In 2023, shortly after Abram's official retirement from This Old House, he and Russell Morash decided to unveil a redesign of the website where project plans were still available, and The New Yankee Workshop YouTube channel where all of the show's episodes are available to view for free for future generations of woodworkers.

===Other projects===
Abram is on the board of trustees of Old Sturbridge Village in Sturbridge, Massachusetts. He delivered the 2001 commencement speech at the North Bennet Street School in Boston, which is renowned for its commitment to teaching craftsmanship. He has also contributed to efforts to train younger students in the building trades, such as the Generation NEXT apprenticeship program.

Abram also voiced himself in the Freakazoid! episode "Normadeus", where he was kidnapped by the villainous Lobe and forced to make a special wooden weapon for him. He also appeared on Between the Lions and twice on Where in the World is Carmen Sandiego?; and starred in a series of Foot Locker commercials titled "House of Hoops". Abram appeared on Fetch! With Ruff Ruffman in the episode "This Old... Lemonade Stand". He also appeared in the 2010 Ace of Cakes episode "Indy, Ice and Improv".

==Presentation style==
Abram is well known for his soft spoken, calm manner of explaining precise, efficient woodworking techniques. He is usually seen wearing a plaid shirt, a style that has become his trademark. He begins his shows with a reminder about personal safety, specifically highlighting the importance of wearing safety glasses.

Abram emphasizes the importance of focusing attention when performing dangerous operations, such as cutting with a power saw. He avoids working when rushed, tired, distracted, or after drinking even small amounts of alcohol. He advises against misusing tools or failing to sharpen them properly. He is not afraid to talk to himself in the shop, reviewing carefully the next steps before he undertakes them.

==Awards and recognition==
The American Academy of Ophthalmology awarded Abram its EyeSmart Distinguished Service Award on April 23, 2009. The award was presented for "his steadfast commitment to safety and the prevention of eye injuries".

In 2018, Abram was selected for the Ken Burns Lifetime Achievement Award by the filmmaker who, with Old Sturbridge Village, gives the award to "individual[s] who [have] made a significant impact on the arts through a project that is relevant to the history Old Sturbridge Village works to preserve".

In 2022, the National Academy of Television Arts & Sciences honored Abram along with This Old House with the Lifetime Achievement Award at the 49th Daytime Emmy Awards.

==Personal life==
Norm Abram has lived with his wife, Elise (a potter), in a custom modified classic two story Colonial, timber framed home that he built in Carlisle, Massachusetts, with the assistance of his father and other professionals. He wrote his book Norm Abram's New House (1995) based on his experiences planning and building the house.

────────────────────────────────────────

■ Tasks for this exercise
• 1. Using the text on Norm Abram, decide whether each statement agrees with it, answering yes or no and quoting the words that settle it. (a) Abram opens his shows by stressing the importance of safety glasses. (b) Abram received the EyeSmart Distinguished Service Award in 2018. (c) Abram's wife, Elise, is a potter.
• 2. From the text on Norm Abram, list every program that Abram appeared in or voiced himself in, other than This Old House, The New Yankee Workshop, and commercials.

■ Entries shown
────────────────────────────────────────

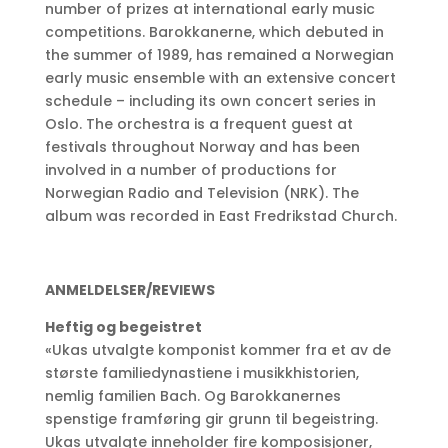
number of prizes at international early music
competitions. Barokkanerne, which debuted in
the summer of 1989, has remained a Norwegian
early music ensemble with an extensive concert
schedule – including its own concert series in
Oslo. The orchestra is a frequent guest at
festivals throughout Norway and has been
involved in a number of productions for
Norwegian Radio and Television (NRK). The
album was recorded in East Fredrikstad Church.
ANMELDELSER/REVIEWS
Heftig og begeistret
«Ukas utvalgte komponist kommer fra et av de
største familiedynastiene i musikkhistorien,
nemlig familien Bach. Og Barokkanernes
spenstige framføring gir grunn til begeistring.
Ukas utvalgte inneholder fire komposisjoner,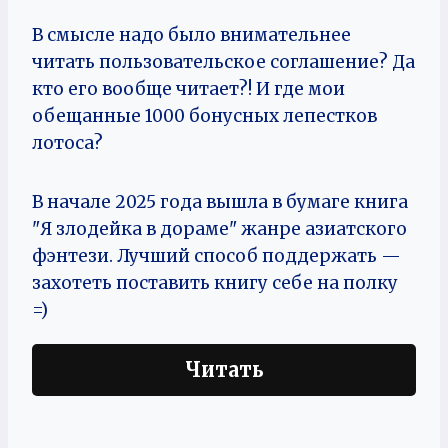
В смысле надо было внимательнее
читать пользовательское соглашение? Да
кто его вообще читает?! И где мои
обещанные 1000 бонусных лепестков
лотоса?
В начале 2025 года вышла в бумаге книга
"Я злодейка в дораме" жанре азиатского
фэнтези. Лучший способ поддержать —
захотеть поставить книгу себе на полку
=)
Читать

────────────────────────────────────────

■ Numbered responses
• 1.
(a) Yes: "He begins his shows with a reminder about personal safety, specifically highlighting the importance of wearing safety glasses."
(b) No: "The American Academy of Ophthalmology awarded Abram its EyeSmart Distinguished Service Award on April 23, 2009."
(c) Yes: "his wife, Elise (a potter)"

• 2.
Freakazoid!
Between the Lions
Where in the World is Carmen Sandiego?
Fetch! With Ruff Ruffman
Ace of Cakes